Tasks to perform:
• A. According to the NFS notes, what three parts make up a file handle?
• B. Carry the notes on the Sun Network File System forward from their last line.

Text:

● ● ● ●

Distributed File Systems

  • Sun Network File System (NFS)
  • Server crash recovery
    • design of network protocol

Distributed Systems

  • Client/Server
    • One Server
  • Replicated Servers
    • Many servers

Different Than “local” System?

  • machine crash
  • network lose packets
  • performance latency, bandwidth
  • resource sharing policies

NFS

  • Basics
  • Protocol
  • from protocol to FS API
  • idempotency: key to failure handling
  • performance: caching

Server Crashes: How to Handle?

  • lead to unavailibility
  • key idea: when there is a problem => retry
  • File Handle 3 parts:
    • <volume#, inode #, generation #>
    • volume: which fs?
    • inode: which file?
    • generation: updated on delete

Protocol:

  • request have all info needed to complete operation (“statelessness”)

NFS Protocol

  • read(file handle, offset, size)
    • return error code, data
  • write(fh, data, offset, size)
    • return error rate
  • create(parent file handle, name)
  • lookup(parent fh, name)
    • return file handle of name

Example

  • open file + read it
  • int fd = open("/a/b.txt", O_RDONLY);
    read(fd, buffer, size);
    
  • assume: client has root directory file handle
  • open:
  • lookup(root fh, "a")

● ● ● ●

Provided records:
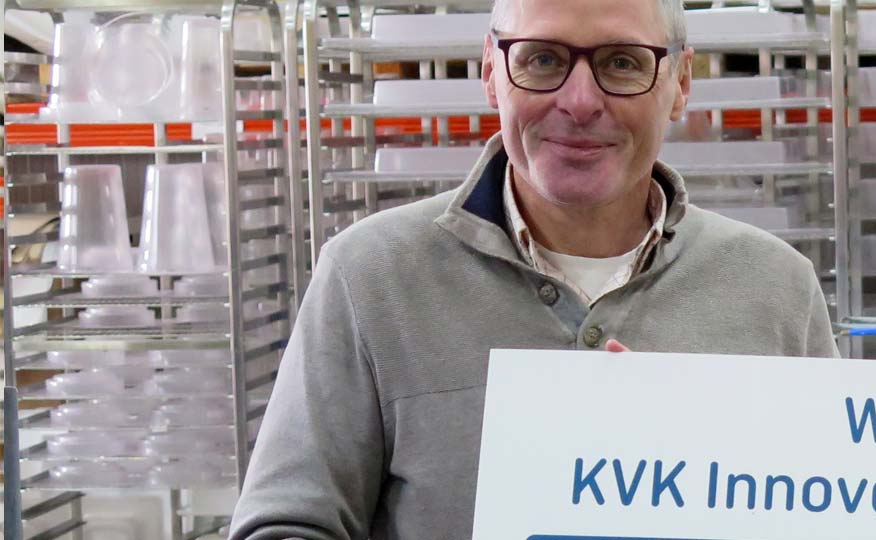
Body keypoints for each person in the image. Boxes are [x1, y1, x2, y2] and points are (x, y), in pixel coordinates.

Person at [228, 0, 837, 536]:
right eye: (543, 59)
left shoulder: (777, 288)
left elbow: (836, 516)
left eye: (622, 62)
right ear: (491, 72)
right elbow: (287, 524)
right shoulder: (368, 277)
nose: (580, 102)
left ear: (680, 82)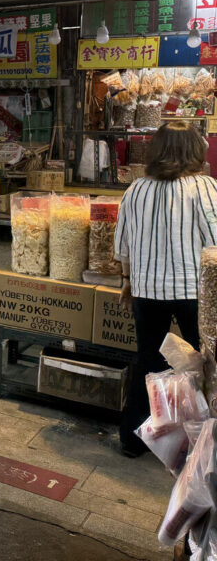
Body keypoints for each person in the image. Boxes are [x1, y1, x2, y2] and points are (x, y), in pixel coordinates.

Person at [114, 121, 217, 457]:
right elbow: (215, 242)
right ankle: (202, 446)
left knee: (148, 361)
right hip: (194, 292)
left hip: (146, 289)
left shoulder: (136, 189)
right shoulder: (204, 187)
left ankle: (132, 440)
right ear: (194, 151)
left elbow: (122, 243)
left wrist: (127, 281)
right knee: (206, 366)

● ● ● ●

Answers provided:
• A. A volume number, an inode number, and a generation number.

• B.
    => a's fh
    lookup(a's fh, "b.txt")
    => b.txt fh
    return fd
    

Crashes

  • Client req lost
  • Server reply lost
  • Server down
  • Uniform approach
    • timeout, retry (wait for a little while)
    • Property: idempotency
      • doing N times same as doing it once

Cache

  • Problems
    • Staleness
    • Visibility
  • Example - Staleness
    • T=1 => C1 read A and place to cache
    • T=2 => C2 write A'
    • T=3 => C1 read A from cache?
  • Example - Visibility
    • C1 write buffer A’ (nobody else know)
  • Solution - Staleness
    • Check with server if data has change before using the cached version
  • Solution - Visibility
    • “flush on close”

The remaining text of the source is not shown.